Coincidentally, the US Protecting Children from Internet Pornographers Act of 2011 – sponsored by Texas teabaggin’ Rep. Lamar Smith who also sponsored the Stop Online Piracy Act, another internet spying bill – has 39 co-sponsors and is heading off to the US House of Representatives for debate.

Good thing ours has that difference in the title, the better to provide for Canadian independence and sovereignty.

Theirs:

House Panel Votes to Require ISPs to Keep Customer Records

“The Protecting Children From Internet Pornographers Act would require ISPs to retain all customer IP addresses [for 12 months, amended down from 18] so that law enforcement agents can use the information to investigate online child pornography.
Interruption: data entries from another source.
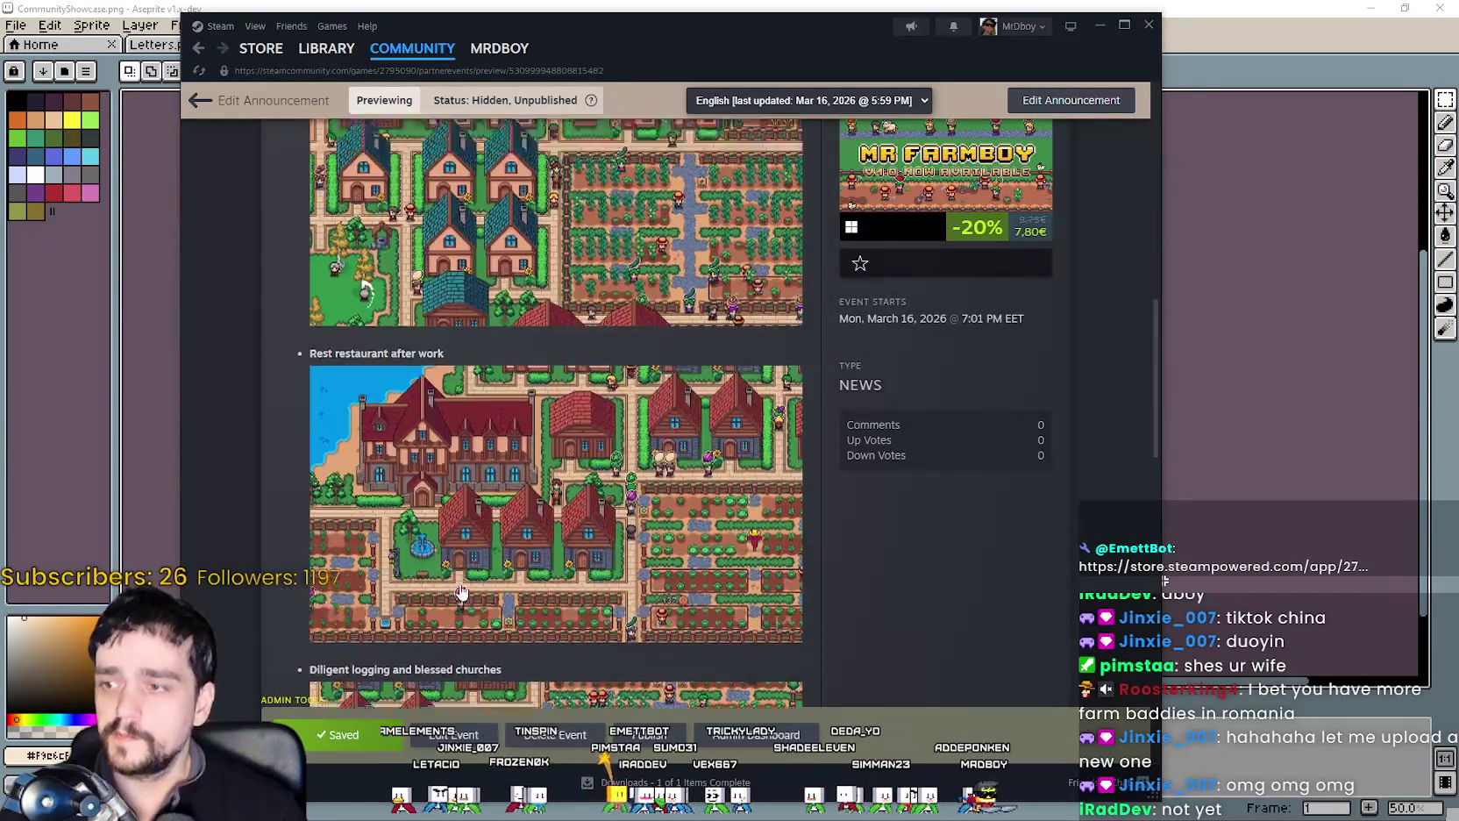
{"action": "scroll", "coordinate": [465, 582], "scroll_direction": "up", "scroll_amount": 7}
{"action": "scroll", "coordinate": [465, 581], "scroll_direction": "up", "scroll_amount": 3}
{"action": "scroll", "coordinate": [466, 584], "scroll_direction": "down", "scroll_amount": 8}
{"action": "scroll", "coordinate": [403, 535], "scroll_direction": "down", "scroll_amount": 5}
{"action": "scroll", "coordinate": [327, 477], "scroll_direction": "down", "scroll_amount": 5}
Return to the announcement editor and scroll down to the Join Discord line.
{"action": "triple_click", "coordinate": [586, 443]}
Law enforcement agents would gain access to the IP information with subpoenas they issue, not court-ordered warrants.”

Hey, ours does that too!

Michael Geist yesterday:

Toews has not talked about a provision in Bill C-30 that creates a voluntary warrantless system that would allow police to ask for the content of emails or web surfing habits and allow ISPs to comply with the request without fear of liability.

Hey, Section 6 of theirs does that too! As does SOPA.

So who else is looking to spy on us online?

From the Whitehouse National Northern Border Counternarcotics Strategy, January 2012 , pages 33-34:

“It is imperative that Canada and the United States work together to expedite the sharing of information from electronic communication service providers; and share information necessary to lay the foundation for intercepting internet and voice communications under their respective laws in a timely manner.”

Meanwhile, across the pond, the UK isn’t hiding their internet spying bill behind any malarkey about protecting children. Same basic mo though :

UK government to demand access to all phone and internet user data

“The British government is in the process of developing a scheme whereby all phone companies and broadband internet providers will be required to store customer transaction data for a year and hand it over to security services upon request.”

Doesn’t seem like it much matters who these various government online spying bills are purported to target – pornographers, copyright infringers, drug traffickers, drugbiz mirror sites, terrorists – or who they are supposed to protect – children, Hollywood, the recording industry, drug companies, the public at large. They’ll just keep reframing and renaming those suckers until one of them sticks – a law we can’t access the inner workings of that entrenches their access to our private info while simultaneously throttling the free flow of shared info out here.

In opposing the US pornography bill, Rep. John Conyers said:

“This is not protecting children from internet pornography. It’s creating a database for everybody in this country with a lot of other purposes.”

Democrat Rep. Zoe Lofgren proposed an amendment to rename it the Keep Every Americans’ Digital Data for Submission to the Federal Government Without a Warrant Act but sadly this did not accrue the required votes. Unlikely such a further name change would succeed here either, even with a one-word title change.